The code is as follows:


>>> P = pq ('

') ('P ')
>>> P. attr ('id ')
'Hello'
>>> P. attr. id
'Hello'
>>> P. attr ['id']
'Hello'

Assignment

The code is as follows:


>>> P. attr. id = 'plop'
>>> P. attr. id
'Plop'
>>> P. attr ['id'] = 'Ola'
>>> P. attr. id
'Ola'
>>> P. attr (id = 'hello', class _ = 'hello2 ')
[ ]

Traversing
Filter

The code is as follows:


>>> D = pq ('

Hello

World

')
>>> D ('P'). filter ('. hello ')
[ ]
>>> D ('P'). filter ('# test ')
[ ]
>>> D ('P'). filter (lambda I: I = 1)
[ ]
>>> D ('P'). filter (lambda I: I = 0)
[ ]
>>> D ('P'). filter (lambda I: pq (this). text () = 'Hello ')
[ ]

Select in order

The code is as follows:


>>> D ('P'). eq (0)
[ ]
>>> D ('P'). eq (1)
[ ]

Select embedded element

The code is as follows:


>>> D ('P'). eq (1). find ('A ')
[]

Select parent element

The code is as follows:


>>> D = pq ('

Whoah!

There

')
>>> D ('P'). eq (1). find ('em ')
[ ]
>>> D ('P'). eq (1). find ('em '). end ()
[

]
>>> D ('P'). eq (1). find ('em '). end (). text ()
'There'
>>> D ('P'). eq (1). find ('em '). end (). end ()
[

,

]

Contact Us

The content source of this page is from Internet, which doesn't represent Alibaba Cloud's opinion; products and services mentioned on that page don't have any relationship with Alibaba Cloud. If the content of the page makes you feel confusing, please write us an email, we will handle the problem within 5 days after receiving your email.

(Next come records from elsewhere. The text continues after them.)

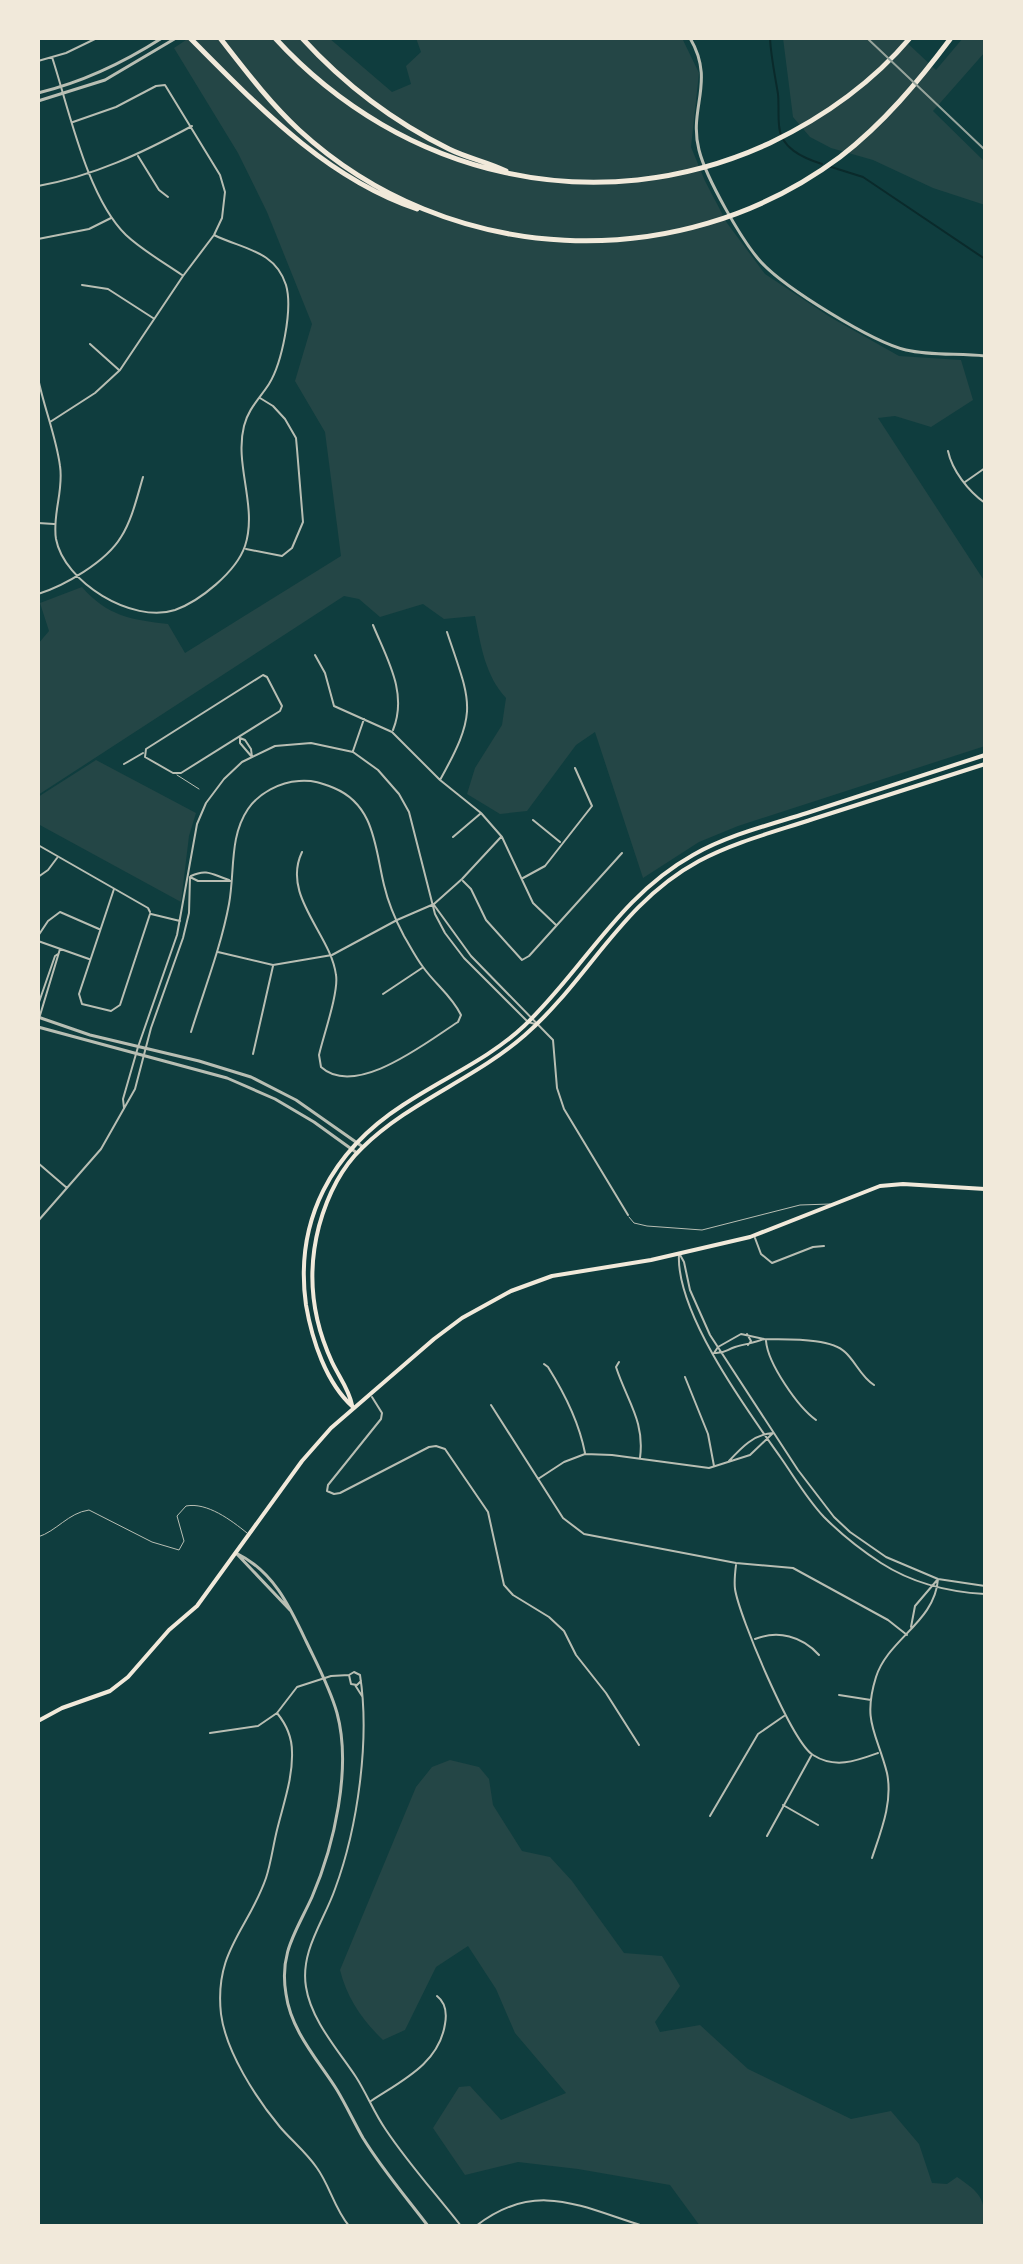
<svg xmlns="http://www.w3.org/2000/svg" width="1023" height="2264" font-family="Montserrat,sans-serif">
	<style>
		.green { fill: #244646 }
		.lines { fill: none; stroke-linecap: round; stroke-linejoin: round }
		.stream { stroke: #0a2a2b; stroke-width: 2 }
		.service { stroke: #b8beb3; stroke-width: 1 }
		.minor { stroke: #b8beb3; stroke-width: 2 }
		.tertiary { stroke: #b8beb3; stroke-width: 3 }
		.secondary { stroke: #f1e9da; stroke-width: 4 }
		.primary { stroke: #f1e9da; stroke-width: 4 }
		.motorway { stroke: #f1e9da; stroke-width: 5 }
		.rail { stroke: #97a49c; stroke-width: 2 }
	</style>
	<rect width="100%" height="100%" fill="#0f3d3e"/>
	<path class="green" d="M189,38H329L392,92L411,84L406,66L421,52L416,38H682L699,73L691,147L705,181L727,223L765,274L830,317L899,356L961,360L973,400L931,427L895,416L878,418L985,582V746L738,826L699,842L643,878L595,732L576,745L527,811L500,814L467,794L475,768L502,725L506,698C485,675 481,646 475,616L444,619L423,604L380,617L359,599L344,596L38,795V644L49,631L40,603L82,587C107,616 132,620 168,624L185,653L341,556L325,432L295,381L312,324L267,212L238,153L174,48Z
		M783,38H902L936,70L963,38H985V52L933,111L985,162V205L933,188L873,160L831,148L810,137L793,117Z
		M96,760L196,813L189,836L181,902L38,824V797Z
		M450,1760L479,1767L489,1779L493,1805L522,1851L550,1857L572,1881L624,1953L662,1956L680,1986L655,2022L660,2032L700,2025L748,2069L851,2119L891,2111L919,2144L932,2183L947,2184L957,2177C980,2193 985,2197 985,2226H700L670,2185L578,2169L518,2162L465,2175L433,2128L459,2087L470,2086L501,2120L566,2093L515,2033L496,1989L468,1946L436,1967L405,2030L383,2040C362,2020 347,1998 340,1970L416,1787L432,1767Z"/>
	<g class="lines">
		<path class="stream" d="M770,38C771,58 775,75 778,94C779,104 778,115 779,125C780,148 803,158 822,164
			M828,166L863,177L985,259"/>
		<path class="service" d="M177,775L199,789
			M629,1217L634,1223L647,1226L702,1230L800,1205L830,1204
			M38,1537C57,1531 68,1513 89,1510L152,1542L179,1550L184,1541L177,1516L186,1506C207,1502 231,1520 247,1533"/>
		<path class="minor" d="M52,57C69,109 87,197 126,235C142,250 163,262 182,275
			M38,61L66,53L97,38
			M138,156L159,190L168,197
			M38,186C94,176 142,153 192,126
			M38,239L89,229L111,218
			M82,285L108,289L153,318
			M90,344L119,370
			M38,378C44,408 56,436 60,466C64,491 52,514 56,539C64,582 132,624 175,610C200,601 236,572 245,546C258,507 234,465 244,426C248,409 260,398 269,384C282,363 293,309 286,285C275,250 242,249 214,235
			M50,422L95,393L120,370L183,276L214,235L222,218L225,192L220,175L165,85L156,86L116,107L73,122
			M948,451C952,470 968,491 985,503
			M965,482L985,468
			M38,523L54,524
			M246,549L282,556L292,548L303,522L297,449L296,438L285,419L273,406L260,398
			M38,594C64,586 106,562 121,537C132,520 137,497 143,477
			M373,625C387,659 408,693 393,730
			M315,655L325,673L334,706L392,732L440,780L481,813L502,837L533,903L556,925
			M263,675L267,677L282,706L280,711L181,773H173L145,757L146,749Z
			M240,738L245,740L251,749L252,757L240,743Z
			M353,751L364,719
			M124,764L143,753
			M440,780C479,710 471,704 447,632
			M533,820L560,842
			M453,837L480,814
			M38,845L148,908L150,912
			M191,876C207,868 213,875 229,880
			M38,877L48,870L57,858
			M190,877L198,881H231
			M523,878L545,866L592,806L575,768
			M463,881L471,889L486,920L522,960L529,956L622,853
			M114,889L79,994L82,1004L111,1011L120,1005L150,914
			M434,905L471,956L553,1040L557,1088L564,1109L628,1215
			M151,914L180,921
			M38,936L48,921L60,912L99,929
			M38,941L89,959
			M218,952L273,965L332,955L397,920L434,904L462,879L501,837
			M383,994L422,968
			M38,1005L55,956L58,954
			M38,1022L60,949
			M191,1032C204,990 221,947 229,904C235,872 229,837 248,809C259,793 280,782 299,781C313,780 322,783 334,788C375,805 375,848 384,885C388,902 396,921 404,936C410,946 416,958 423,967C435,984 452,996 461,1015L458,1022C428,1041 356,1099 321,1067L319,1055C323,1037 339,992 336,975C331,934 281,896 302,852
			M253,1054L273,966
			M124,1108L123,1099L138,1047L177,935L197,824L206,803L224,779L242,762L275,746L311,743L353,752L378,770L399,794L409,812L435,914L445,933L464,958L528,1022L535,1024
			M38,1163L67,1188
			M38,1221L101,1149L135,1089L151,1028L183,938L189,913L190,877
			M755,1238L761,1254L772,1263L813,1247L824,1246
			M741,1334L764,1339C754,1343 745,1344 735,1347C726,1350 724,1354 714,1353L718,1347Z
			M747,1334L751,1341L748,1345
			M764,1339C785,1340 830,1337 845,1352C856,1362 861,1377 874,1385
			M766,1341C768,1364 798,1407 816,1420
			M619,1362L616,1367C627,1401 645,1421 640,1458
			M544,1364L548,1367C565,1394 579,1422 585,1453
			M685,1377L708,1434L714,1466
			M372,1397L382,1413L381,1419L328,1485L327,1491L334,1494L340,1493L429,1447L436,1446L445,1449L488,1512L504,1585L513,1595L549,1617L564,1631L576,1655L606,1693L639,1745
			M491,1405L563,1518L584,1534L736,1563L793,1568L888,1620L907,1635
			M538,1479L564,1462L585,1454L612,1455L709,1468L750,1455L773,1433C754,1434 741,1448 729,1461
			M736,1565C735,1573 734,1581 735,1589C739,1616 792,1742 813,1755C835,1769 856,1761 878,1753
			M985,1586L938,1579L886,1557L850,1532L834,1517L798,1470L710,1335L690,1290L684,1262L679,1253C675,1312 747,1410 781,1458C795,1478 807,1499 824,1517C841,1534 861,1550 881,1563C912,1583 948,1592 985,1594
			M755,1639C778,1630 802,1636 819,1655
			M361,1681L357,1685L351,1684L349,1675L354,1672L360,1675C370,1739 358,1827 335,1889C324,1921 300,1951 306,1987C311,2020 338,2050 356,2077C367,2094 374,2113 386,2130C408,2163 436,2194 461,2226
			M355,1685L362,1696
			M839,1695L871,1700
			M277,1713C286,1724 292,1738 292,1752C293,1778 283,1805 277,1830C273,1846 271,1863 266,1878C248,1930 214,1951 221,2014C226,2052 256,2098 280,2127C292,2141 306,2152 317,2168C330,2186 334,2208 349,2226
			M210,1733L258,1726L277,1713L297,1687L331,1676L349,1675
			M783,1805L818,1825
			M710,1816L758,1734L784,1716
			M767,1836L811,1756
			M872,1858C881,1831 893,1802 887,1773C877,1733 862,1722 876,1677C888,1639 935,1622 938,1579L915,1606L911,1627
			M371,2101C401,2081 439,2064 445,2024C447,2013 446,2003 437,1996
			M476,2226C535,2180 579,2206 643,2226"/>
		<path class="tertiary" d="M690,38C716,82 688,108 699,150C706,178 742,241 761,262C785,288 872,342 906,350C932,356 959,353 985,356
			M38,93C83,82 123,63 162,38
			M38,101L105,80L176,38
			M38,1017L90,1035L199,1061L251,1077L296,1100L363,1147
			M38,1027L227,1078L275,1099L314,1122L357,1153
			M290,1610L236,1553C273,1571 289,1605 306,1641C317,1664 330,1688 337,1713C352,1768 334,1846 312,1897C296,1932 279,1953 286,1994C291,2031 318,2060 337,2090C346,2105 354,2122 363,2138C382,2169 406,2197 428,2226"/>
		<path class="secondary" d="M352,1405C349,1389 339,1377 332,1362C312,1319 307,1272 319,1226C327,1197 340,1169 362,1148C410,1101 475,1079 525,1035C589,979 621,903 699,861C735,842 774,832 813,819C870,801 927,782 985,764
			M353,1407C326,1383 312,1340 306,1305C294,1220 332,1151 403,1105C443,1078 489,1059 524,1026C584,969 618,897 693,855C728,835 769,825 807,813C866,794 925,774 985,755"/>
		<path class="primary" d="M38,1721L62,1708L110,1691L128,1677L169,1630L197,1606L302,1461L331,1428L434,1339L462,1318L511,1291L552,1276L651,1260L750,1237L880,1186L903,1184L985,1189"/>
		<path class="motorway" d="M190,38C257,105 325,178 417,209
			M220,38C245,70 269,102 299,130C448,267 678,278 840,157C884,123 918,82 951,38
			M275,38C402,177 597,223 770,143C824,117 871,84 910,38
			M302,38C343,83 394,122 449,149C467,158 488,162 506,171"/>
		<path class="rail" d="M867,38L985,150"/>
	</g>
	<rect width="1023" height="2264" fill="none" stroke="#f1e9da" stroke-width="80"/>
</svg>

If you find any instances of plagiarism from the community, please send an email to: info-contact@alibabacloud.com and provide relevant evidence. A staff member will contact you within 5 working days.

A Free Trial That Lets You Build Big!

Start building with 50+ products and up to 12 months usage for Elastic Compute Service

  • Sales Support

    1 on 1 presale consultation

  • After-Sales Support

    24/7 Technical Support 6 Free Tickets per Quarter Faster Response

  • Alibaba Cloud offers highly flexible support services tailored to meet your exact needs.